Great resume? Check. Extensive network? Check. Strong elevator speech? Check. But what if you’re one of the millions of Americans out of work who’s tried to do everything right, but still no job offer?
Maybe it’s time to try some different approaches, or refine and enhance already strong efforts with a renewed sense of vigor for the New Year.
Author and job search expert Alison Doyle with About.com explains the current employment environment this way: “There are more people searching [for work] than ever before, so in order to be competitive, you need to be focused, targeted and prepared.” These steps can help.
Treat your job search like a full-time job. Block out time on your calendar each day of the work week–and weekends if needed–for specific activities.
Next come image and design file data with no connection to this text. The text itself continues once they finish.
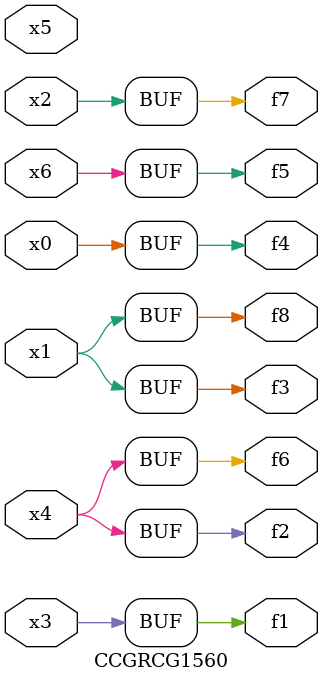
<source format=v>
module CCGRCG1560(
	input x0, x1, x2, x3, x4, x5, x6,
	output f1, f2, f3, f4, f5, f6, f7, f8
);
	assign f1 = x3;
	assign f2 = x4;
	assign f3 = x1;
	assign f4 = x0;
	assign f5 = x6;
	assign f6 = x4;
	assign f7 = x2;
	assign f8 = x1;
endmodule

</source>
Schedule time for researching employers, carefully tailoring your resume for each position you apply for, doing online networking, following up on leads, and connecting with others.
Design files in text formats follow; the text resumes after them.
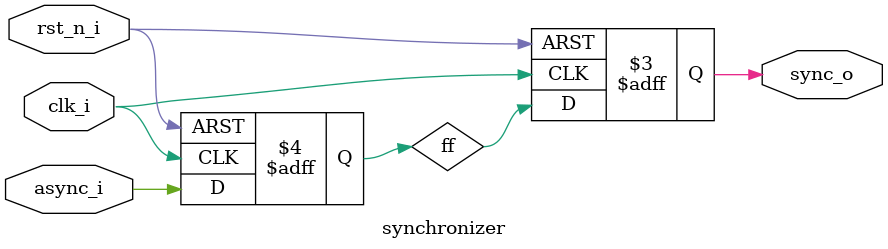
<source format=sv>
module synchronizer
(
    input  logic clk_i,
    input  logic rst_n_i,

    input  logic async_i,

    output logic sync_o
);
    logic ff;

    always_ff @(posedge clk_i or negedge rst_n_i) begin
        if (!rst_n_i) begin
            /* Reset assíncrono */
            ff <= 1'b0;
            sync_o <= 1'b0;
        end
        else begin
            /* Lógica sincrona */
            ff <= async_i;
            sync_o <= ff;
        end
    end

endmodule

</source>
Get into the outside world and build old and new connections. Although it can be tempting to stay in front of your computer, connecting with people in person– especially with those who know what it’s like to be in your shoes–can help. Join a job hunt support group. Also plan time to reach out to a different former co-worker or friend via phone or in person once a week.
Ask yourself what you used to wish you had more time for. Explore volunteering in your local community for a cause you care about. Go to the library or check out a book club. Join a Y or local gym (some have sliding fees, too), check out Meetup.com for hobbies and activity groups, or get in touch with your spiritual side by joining groups of others with similar beliefs. Doing things you enjoy is a win-win, and you never know who you’ll meet in the process.
Know which companies are growing. Make ongoing research and reading about business news in your city or town part of your daily routine, and think about how you might connect with someone on the inside. Maybe you have friends, or friends of friends, with an ‘in.’ Also check on your college alumni web site to see if anyone you share an alma mater with someone who currently works there.
Stay on top of leadership changes at organizations where you might want to work. “New CEOs may want their own team,” says WorkingKind.com blogger Vickie Elmer, so take note when you see announcements about executives being appointed. Organizational changes and new job opportunities may follow.